Records from a dataset
· · · · ·
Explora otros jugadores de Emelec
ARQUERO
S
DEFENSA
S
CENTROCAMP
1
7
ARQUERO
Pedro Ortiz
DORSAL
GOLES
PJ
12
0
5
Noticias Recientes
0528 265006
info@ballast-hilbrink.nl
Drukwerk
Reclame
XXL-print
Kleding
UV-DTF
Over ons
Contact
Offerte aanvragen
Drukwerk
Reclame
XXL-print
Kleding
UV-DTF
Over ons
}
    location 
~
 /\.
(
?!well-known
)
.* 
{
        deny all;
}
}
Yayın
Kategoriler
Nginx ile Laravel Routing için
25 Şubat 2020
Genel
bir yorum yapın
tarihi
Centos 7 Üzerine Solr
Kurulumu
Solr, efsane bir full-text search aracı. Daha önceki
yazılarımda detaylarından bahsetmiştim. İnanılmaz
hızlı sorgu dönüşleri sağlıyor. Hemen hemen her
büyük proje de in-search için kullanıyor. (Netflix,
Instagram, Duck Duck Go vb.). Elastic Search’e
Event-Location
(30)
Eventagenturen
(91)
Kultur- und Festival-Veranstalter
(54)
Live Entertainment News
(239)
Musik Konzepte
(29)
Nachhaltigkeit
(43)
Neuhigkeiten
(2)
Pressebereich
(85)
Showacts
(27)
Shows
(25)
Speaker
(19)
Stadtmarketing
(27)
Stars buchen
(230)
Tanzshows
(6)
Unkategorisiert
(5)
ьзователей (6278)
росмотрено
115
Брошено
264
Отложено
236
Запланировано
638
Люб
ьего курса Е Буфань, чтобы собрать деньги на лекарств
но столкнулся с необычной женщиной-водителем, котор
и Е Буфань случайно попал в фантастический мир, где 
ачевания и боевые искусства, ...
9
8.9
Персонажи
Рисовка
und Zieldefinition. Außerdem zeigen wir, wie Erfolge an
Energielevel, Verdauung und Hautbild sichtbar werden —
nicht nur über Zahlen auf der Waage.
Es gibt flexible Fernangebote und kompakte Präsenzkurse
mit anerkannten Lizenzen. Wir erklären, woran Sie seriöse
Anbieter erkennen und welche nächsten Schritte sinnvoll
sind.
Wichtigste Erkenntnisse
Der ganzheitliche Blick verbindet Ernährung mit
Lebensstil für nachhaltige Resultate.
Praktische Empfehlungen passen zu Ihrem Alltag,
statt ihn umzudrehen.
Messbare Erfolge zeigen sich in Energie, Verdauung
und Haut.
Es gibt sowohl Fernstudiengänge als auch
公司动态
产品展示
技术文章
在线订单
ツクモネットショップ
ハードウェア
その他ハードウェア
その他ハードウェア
· · · · ·
◆ **WHAT TO PRODUCE**: Each record, from first to last, should be returned verbatim.

◆ **SOLVED PROBLEM**:
Explora otros jugadores de Emelec
ARQUERO
S
DEFENSA
S
CENTROCAMP
1
7
ARQUERO
Pedro Ortiz
DORSAL
GOLES
PJ
12
0
5
Noticias Recientes
0528 265006
info@ballast-hilbrink.nl
Drukwerk
Reclame
XXL-print
Kleding
UV-DTF
Over ons
Contact
Offerte aanvragen
Drukwerk
Reclame
XXL-print
Kleding
UV-DTF
Over ons
}
    location 
~
 /\.
(
?!well-known
)
.* 
{
        deny all;
}
}
Yayın
Kategoriler
Nginx ile Laravel Routing için
25 Şubat 2020
Genel
bir yorum yapın
tarihi
Centos 7 Üzerine Solr
Kurulumu
Solr, efsane bir full-text search aracı. Daha önceki
yazılarımda detaylarından bahsetmiştim. İnanılmaz
hızlı sorgu dönüşleri sağlıyor. Hemen hemen her
büyük proje de in-search için kullanıyor. (Netflix,
Instagram, Duck Duck Go vb.). Elastic Search’e
Event-Location
(30)
Eventagenturen
(91)
Kultur- und Festival-Veranstalter
(54)
Live Entertainment News
(239)
Musik Konzepte
(29)
Nachhaltigkeit
(43)
Neuhigkeiten
(2)
Pressebereich
(85)
Showacts
(27)
Shows
(25)
Speaker
(19)
Stadtmarketing
(27)
Stars buchen
(230)
Tanzshows
(6)
Unkategorisiert
(5)
ьзователей (6278)
росмотрено
115
Брошено
264
Отложено
236
Запланировано
638
Люб
ьего курса Е Буфань, чтобы собрать деньги на лекарств
но столкнулся с необычной женщиной-водителем, котор
и Е Буфань случайно попал в фантастический мир, где 
ачевания и боевые искусства, ...
9
8.9
Персонажи
Рисовка
und Zieldefinition. Außerdem zeigen wir, wie Erfolge an
Energielevel, Verdauung und Hautbild sichtbar werden —
nicht nur über Zahlen auf der Waage.
Es gibt flexible Fernangebote und kompakte Präsenzkurse
mit anerkannten Lizenzen. Wir erklären, woran Sie seriöse
Anbieter erkennen und welche nächsten Schritte sinnvoll
sind.
Wichtigste Erkenntnisse
Der ganzheitliche Blick verbindet Ernährung mit
Lebensstil für nachhaltige Resultate.
Praktische Empfehlungen passen zu Ihrem Alltag,
statt ihn umzudrehen.
Messbare Erfolge zeigen sich in Energie, Verdauung
und Haut.
Es gibt sowohl Fernstudiengänge als auch
公司动态
产品展示
技术文章
在线订单
ツクモネットショップ
ハードウェア
その他ハードウェア
その他ハードウェア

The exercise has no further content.